Lion-sur-mer & Luc-sur-mer

Le devoir de mémoire transmis par l’amour familial

Je m’appelle Gerald Ellen. Je suis né en 1948, au mois de mai, le 12 mai 48, après la fin de la guerre. Et je suis né à Londres.

Mon père n’a pas connu l’occupation puisqu’il était en Angleterre. Et l’Angleterre, à part Jersey, n’a pas été occupée par les Allemands.

Mon père est arrivé en France le 7 juin. Il a débarqué entre Lion-sur-Mer et Luc-sur-Mer. Il parlait très peu de la guerre: c’était un pacifiste.

Mon père a été élevé dans un milieu très strict, où il n’avait pas le droit de chanter le dimanche. Et il est arrivé dans la guerre en tant que pacifiste.

Il avait fait la guerre au Libye, sous les commandements de Montgomery. Ensuite il a fait le débarquement en Sicile. Et donc le débarquement en Normandie, c’était son 3ème débarquement quand même.

Le battle dress du soldat britannique Arthur Ellen

Il a débarqué ici le 7 juin et il était radio. Donc il avait une radio sur lui, et pour cette raison, il a débarqué sur le capot d’un camion, sans se mouiller et sans tirer un seul coup de feu. Il n’est pas resté sur la plage, ils sont tout de suite remontés en terre, et je me demande s’il n’était pas au camp Hillman ?

Ensuite ils ont traversé la Seine, pour aller sur le Havre, Le Havre qui n’était pas encore libéré.

Il était campé à Criquetot L’Esneval, et c’est là qu’il a rencontré ma mère.

Alors ce jour-là ils avaient libéré Goderville - maman était Godervillaise - et mon grand-père a invité trois soldats britanniques à venir boire un coup pour fêter la libération de Goderville. Et parmi les trois, il y avait mon père. Et là, immédiatement, il a rencontré maman et il y a dû avoir le flash ou le « crunch » comme on dit maintenant, le coup de foudre !
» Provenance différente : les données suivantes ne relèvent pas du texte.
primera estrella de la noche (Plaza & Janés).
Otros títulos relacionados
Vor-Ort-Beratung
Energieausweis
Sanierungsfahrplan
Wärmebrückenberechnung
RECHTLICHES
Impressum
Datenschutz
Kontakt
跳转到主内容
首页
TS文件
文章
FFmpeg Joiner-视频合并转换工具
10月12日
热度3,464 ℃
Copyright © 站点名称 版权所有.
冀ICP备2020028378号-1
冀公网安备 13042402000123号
Je crois qu’ils sont restés une semaine ou dix jours à Goderville. Et à la suite de cela, ils ne se sont plus vus pendant un an, mais pendant un an, tous les jours, ils s’écrivaient.
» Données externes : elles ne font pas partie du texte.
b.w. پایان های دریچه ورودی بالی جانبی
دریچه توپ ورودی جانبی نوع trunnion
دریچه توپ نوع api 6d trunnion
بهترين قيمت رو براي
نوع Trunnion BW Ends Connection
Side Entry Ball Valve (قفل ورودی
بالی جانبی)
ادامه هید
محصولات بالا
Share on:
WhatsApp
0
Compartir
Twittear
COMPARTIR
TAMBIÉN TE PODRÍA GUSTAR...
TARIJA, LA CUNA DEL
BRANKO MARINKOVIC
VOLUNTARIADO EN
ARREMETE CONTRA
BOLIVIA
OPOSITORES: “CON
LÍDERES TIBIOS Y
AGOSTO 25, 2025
Et après cela, le 51ème Highland Division est remonté vers les Flandres, la Belgique, les Pays Bas, là où ils ont libéré un camp. Le seul camp de concentration au Pays Bas qui était à Vught. Donc ils ont libéré ce camp-là.

Et ensuite, ils sont remontés jusqu’à Hambourg et je crois qu’il a été démobilisé à Hambourg.

Maman pendant tout ce temps-là écrivait ses lettres quotidiennes à mon père, sans en recevoir forcément tous les jours.

A la fin de la guerre, ils se sont retrouvés. Et ils se sont fiancés. Maman a pris le premier bateau de passagers à Dieppe, pour aller visiter sa belle-famille ou sa future belle-famille anglaise. Là ils ont organisé le mariage qui a eu lieu à Goderville en 1946.

Et ces histoires me bouleversent un petit peu depuis que je suis venu ici je crois, ou depuis la perte de mon père. Depuis sa disparition, on essaie de raviver la mémoire de ses parents.

Ça fait partie de ma personnalité, de moi. Je suis né dans ce contexte, donc je pense que c’est important de savoir d’où on vient, savoir où on va.

Le parcours de la Libération d’Arthur Ellen

Je voulais dire quelques mots aussi sur la transmission des valeurs.

Les valeurs d’intégrité que mon père nous a transmises. Moi j’essaie de les transmettre et de le transmettre aussi à mes enfants.

Mon grand-père parlait peu de la guerre. Ma grand-mère assez peu aussi. Et en fait, de cette période et de leur histoire, ils ont gardé beaucoup de choses secrètes.

Cette histoire d’amour-là a été très forte, dans la famille. C’était vraiment un pilier. Et en plus, c’était une histoire d’amour multiculturelle parce qu’il y avait des nationalités différentes, des religions différentes.

Il écrivait l’amour qu’il avait pour ses petits-enfants. Cette façon-là de dire aux gens qu’on les aime.

Et papa l’a aussi : il dit beaucoup plus « je t’aime » que le disait sa mère, que le disait ma mère. Et c’est quelque chose que j’essaie de faire moi-même avec mes enfants.

Lui qui avait vécu des choses abominables, il en avait gardé le fait que ce qui était important, c’était de se dire qu’on s’aimait.